[Collected data]
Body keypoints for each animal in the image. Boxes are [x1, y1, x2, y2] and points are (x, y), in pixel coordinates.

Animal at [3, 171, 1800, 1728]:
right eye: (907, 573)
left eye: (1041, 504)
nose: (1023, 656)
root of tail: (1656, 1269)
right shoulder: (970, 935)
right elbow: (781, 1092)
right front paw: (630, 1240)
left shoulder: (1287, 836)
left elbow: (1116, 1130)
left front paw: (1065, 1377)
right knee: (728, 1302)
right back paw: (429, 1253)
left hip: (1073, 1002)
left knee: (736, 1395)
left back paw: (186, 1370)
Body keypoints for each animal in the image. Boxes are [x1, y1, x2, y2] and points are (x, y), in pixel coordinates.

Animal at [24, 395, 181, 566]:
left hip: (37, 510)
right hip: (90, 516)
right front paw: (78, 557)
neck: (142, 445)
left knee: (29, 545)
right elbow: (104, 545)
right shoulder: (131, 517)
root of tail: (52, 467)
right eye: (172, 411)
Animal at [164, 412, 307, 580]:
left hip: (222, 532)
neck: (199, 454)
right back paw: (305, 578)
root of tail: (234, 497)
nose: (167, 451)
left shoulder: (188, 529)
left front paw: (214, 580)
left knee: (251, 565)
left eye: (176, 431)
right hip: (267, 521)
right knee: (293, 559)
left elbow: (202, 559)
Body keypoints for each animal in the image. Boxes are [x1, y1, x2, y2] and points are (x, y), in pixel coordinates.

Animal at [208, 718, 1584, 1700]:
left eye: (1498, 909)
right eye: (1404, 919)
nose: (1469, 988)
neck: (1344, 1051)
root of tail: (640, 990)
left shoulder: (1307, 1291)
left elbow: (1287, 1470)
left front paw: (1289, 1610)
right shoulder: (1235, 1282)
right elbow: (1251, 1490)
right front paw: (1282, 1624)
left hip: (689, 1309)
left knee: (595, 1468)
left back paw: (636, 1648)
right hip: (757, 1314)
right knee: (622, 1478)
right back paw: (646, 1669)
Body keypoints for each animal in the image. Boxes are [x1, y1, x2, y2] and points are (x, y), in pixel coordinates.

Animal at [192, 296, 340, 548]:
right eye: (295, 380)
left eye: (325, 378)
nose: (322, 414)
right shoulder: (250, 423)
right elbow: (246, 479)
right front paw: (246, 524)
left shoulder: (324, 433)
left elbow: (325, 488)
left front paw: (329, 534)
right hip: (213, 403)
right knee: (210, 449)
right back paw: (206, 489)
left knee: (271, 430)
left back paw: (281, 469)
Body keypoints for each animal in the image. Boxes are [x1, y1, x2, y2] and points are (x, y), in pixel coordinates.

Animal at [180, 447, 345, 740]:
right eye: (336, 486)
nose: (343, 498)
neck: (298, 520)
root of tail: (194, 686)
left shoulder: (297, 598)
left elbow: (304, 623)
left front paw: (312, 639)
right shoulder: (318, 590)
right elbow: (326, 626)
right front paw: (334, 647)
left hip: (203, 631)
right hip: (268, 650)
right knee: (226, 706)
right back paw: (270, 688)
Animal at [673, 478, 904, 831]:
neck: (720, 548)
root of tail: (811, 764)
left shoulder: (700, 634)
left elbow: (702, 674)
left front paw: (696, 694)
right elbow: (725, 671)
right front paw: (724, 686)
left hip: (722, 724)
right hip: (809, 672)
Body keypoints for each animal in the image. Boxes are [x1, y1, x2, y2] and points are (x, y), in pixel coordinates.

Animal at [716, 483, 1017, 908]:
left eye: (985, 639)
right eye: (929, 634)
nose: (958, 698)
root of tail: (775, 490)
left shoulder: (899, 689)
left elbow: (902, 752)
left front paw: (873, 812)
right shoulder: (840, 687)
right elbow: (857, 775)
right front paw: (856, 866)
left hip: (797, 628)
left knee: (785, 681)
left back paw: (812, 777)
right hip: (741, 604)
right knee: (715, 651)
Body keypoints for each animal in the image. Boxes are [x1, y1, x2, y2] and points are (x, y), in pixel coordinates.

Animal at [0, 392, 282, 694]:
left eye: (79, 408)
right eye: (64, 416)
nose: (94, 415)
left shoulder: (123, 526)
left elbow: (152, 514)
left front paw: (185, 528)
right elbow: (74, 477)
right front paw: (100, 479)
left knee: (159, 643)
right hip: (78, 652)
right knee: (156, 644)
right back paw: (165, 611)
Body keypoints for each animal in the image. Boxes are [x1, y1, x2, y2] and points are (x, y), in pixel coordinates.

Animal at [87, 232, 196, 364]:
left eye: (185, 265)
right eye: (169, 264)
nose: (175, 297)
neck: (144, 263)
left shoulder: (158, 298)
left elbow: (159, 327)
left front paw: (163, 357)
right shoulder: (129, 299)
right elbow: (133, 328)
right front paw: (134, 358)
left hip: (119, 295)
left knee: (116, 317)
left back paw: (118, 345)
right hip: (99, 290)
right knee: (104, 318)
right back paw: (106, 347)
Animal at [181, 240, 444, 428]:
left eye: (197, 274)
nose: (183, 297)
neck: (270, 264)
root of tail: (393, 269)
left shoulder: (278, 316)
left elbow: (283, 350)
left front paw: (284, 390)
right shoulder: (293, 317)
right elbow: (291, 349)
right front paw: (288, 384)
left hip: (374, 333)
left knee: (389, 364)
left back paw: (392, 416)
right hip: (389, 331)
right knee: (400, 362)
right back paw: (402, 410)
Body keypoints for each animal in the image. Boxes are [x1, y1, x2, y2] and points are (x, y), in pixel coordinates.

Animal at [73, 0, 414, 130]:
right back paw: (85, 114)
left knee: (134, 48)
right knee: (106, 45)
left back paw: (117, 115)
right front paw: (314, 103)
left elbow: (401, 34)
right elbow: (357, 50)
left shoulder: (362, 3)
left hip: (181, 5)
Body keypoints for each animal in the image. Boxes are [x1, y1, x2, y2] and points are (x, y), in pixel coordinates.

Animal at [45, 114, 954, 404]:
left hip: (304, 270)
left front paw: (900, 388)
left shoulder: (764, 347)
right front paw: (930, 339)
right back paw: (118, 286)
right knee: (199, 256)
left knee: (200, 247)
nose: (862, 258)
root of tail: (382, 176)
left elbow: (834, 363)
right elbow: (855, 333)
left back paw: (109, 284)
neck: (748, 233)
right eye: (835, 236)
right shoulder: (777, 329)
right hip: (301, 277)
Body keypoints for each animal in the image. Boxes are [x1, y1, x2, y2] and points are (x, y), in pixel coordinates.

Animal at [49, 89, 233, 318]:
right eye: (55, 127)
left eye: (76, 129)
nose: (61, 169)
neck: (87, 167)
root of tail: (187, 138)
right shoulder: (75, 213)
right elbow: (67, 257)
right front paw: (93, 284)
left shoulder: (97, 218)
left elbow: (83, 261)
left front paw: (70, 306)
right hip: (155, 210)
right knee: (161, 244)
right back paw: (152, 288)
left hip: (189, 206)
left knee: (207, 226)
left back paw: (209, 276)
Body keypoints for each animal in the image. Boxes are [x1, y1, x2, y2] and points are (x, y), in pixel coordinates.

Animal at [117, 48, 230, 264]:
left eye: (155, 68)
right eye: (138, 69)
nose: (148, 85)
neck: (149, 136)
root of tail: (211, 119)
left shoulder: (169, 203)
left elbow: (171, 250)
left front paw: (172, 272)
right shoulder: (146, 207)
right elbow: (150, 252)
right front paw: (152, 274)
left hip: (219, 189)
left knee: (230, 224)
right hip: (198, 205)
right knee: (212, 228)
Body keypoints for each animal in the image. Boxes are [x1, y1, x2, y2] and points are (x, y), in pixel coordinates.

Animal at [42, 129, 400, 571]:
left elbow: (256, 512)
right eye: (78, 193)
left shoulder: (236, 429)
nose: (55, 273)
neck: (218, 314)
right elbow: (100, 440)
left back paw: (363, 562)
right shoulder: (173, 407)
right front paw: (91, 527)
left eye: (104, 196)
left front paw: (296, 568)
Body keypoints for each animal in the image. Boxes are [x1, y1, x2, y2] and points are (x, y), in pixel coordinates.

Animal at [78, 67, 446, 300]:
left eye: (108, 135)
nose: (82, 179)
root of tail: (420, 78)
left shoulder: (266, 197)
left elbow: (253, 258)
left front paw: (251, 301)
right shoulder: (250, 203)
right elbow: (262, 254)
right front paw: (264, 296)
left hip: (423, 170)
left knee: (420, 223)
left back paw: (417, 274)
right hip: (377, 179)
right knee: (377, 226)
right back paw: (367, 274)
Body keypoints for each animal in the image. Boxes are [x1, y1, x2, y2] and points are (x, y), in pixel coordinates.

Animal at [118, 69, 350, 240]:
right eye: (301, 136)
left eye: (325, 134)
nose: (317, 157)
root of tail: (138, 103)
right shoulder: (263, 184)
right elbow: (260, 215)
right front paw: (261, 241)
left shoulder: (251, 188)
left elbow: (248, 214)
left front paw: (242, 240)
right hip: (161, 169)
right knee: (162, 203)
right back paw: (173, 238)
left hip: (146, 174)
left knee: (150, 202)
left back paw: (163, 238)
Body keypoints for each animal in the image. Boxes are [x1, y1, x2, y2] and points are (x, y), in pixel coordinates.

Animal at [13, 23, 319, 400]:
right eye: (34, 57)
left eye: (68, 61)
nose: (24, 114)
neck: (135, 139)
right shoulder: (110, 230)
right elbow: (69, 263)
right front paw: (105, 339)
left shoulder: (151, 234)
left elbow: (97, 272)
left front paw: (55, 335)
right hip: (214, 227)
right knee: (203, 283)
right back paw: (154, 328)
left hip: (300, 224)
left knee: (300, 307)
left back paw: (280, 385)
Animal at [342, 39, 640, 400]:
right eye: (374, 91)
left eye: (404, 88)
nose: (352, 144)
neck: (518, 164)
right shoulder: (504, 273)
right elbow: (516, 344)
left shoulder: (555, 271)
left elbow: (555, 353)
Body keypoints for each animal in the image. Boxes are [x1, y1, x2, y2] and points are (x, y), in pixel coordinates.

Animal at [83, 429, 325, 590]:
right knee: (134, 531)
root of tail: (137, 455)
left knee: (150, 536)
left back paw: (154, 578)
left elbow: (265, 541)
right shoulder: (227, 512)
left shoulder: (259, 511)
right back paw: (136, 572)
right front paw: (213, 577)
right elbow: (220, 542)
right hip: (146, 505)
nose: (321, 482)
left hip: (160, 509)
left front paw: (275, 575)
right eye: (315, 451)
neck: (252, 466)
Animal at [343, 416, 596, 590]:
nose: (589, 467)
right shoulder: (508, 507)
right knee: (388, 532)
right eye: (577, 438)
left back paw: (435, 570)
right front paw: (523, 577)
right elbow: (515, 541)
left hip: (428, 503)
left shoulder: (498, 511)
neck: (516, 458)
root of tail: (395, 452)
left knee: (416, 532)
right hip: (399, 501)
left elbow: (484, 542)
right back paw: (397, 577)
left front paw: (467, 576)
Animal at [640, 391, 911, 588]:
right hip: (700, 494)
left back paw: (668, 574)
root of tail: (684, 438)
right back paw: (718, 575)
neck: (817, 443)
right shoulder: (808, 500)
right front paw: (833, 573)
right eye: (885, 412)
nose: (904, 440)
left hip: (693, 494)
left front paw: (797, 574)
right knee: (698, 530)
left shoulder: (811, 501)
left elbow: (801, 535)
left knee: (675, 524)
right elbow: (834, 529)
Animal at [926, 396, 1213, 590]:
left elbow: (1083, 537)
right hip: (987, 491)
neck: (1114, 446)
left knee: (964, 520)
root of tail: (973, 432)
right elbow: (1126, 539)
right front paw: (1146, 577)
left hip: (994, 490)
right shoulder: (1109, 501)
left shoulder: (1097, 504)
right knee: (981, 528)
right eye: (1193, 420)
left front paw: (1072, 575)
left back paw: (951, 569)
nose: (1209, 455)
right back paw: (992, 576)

■ Task:
Repeat the entries above exactly, beginning at their first line and ending with the line that contains "right front paw: (630, 1240)", with nothing added.

■ Task solution:
Body keypoints for each animal in the image. Boxes are [x1, y1, x2, y2] and points are (x, y), in pixel coordinates.

Animal at [3, 171, 1800, 1728]:
right eye: (907, 573)
left eye: (1041, 504)
nose: (1023, 656)
root of tail: (1656, 1269)
right shoulder: (970, 935)
right elbow: (781, 1092)
right front paw: (630, 1240)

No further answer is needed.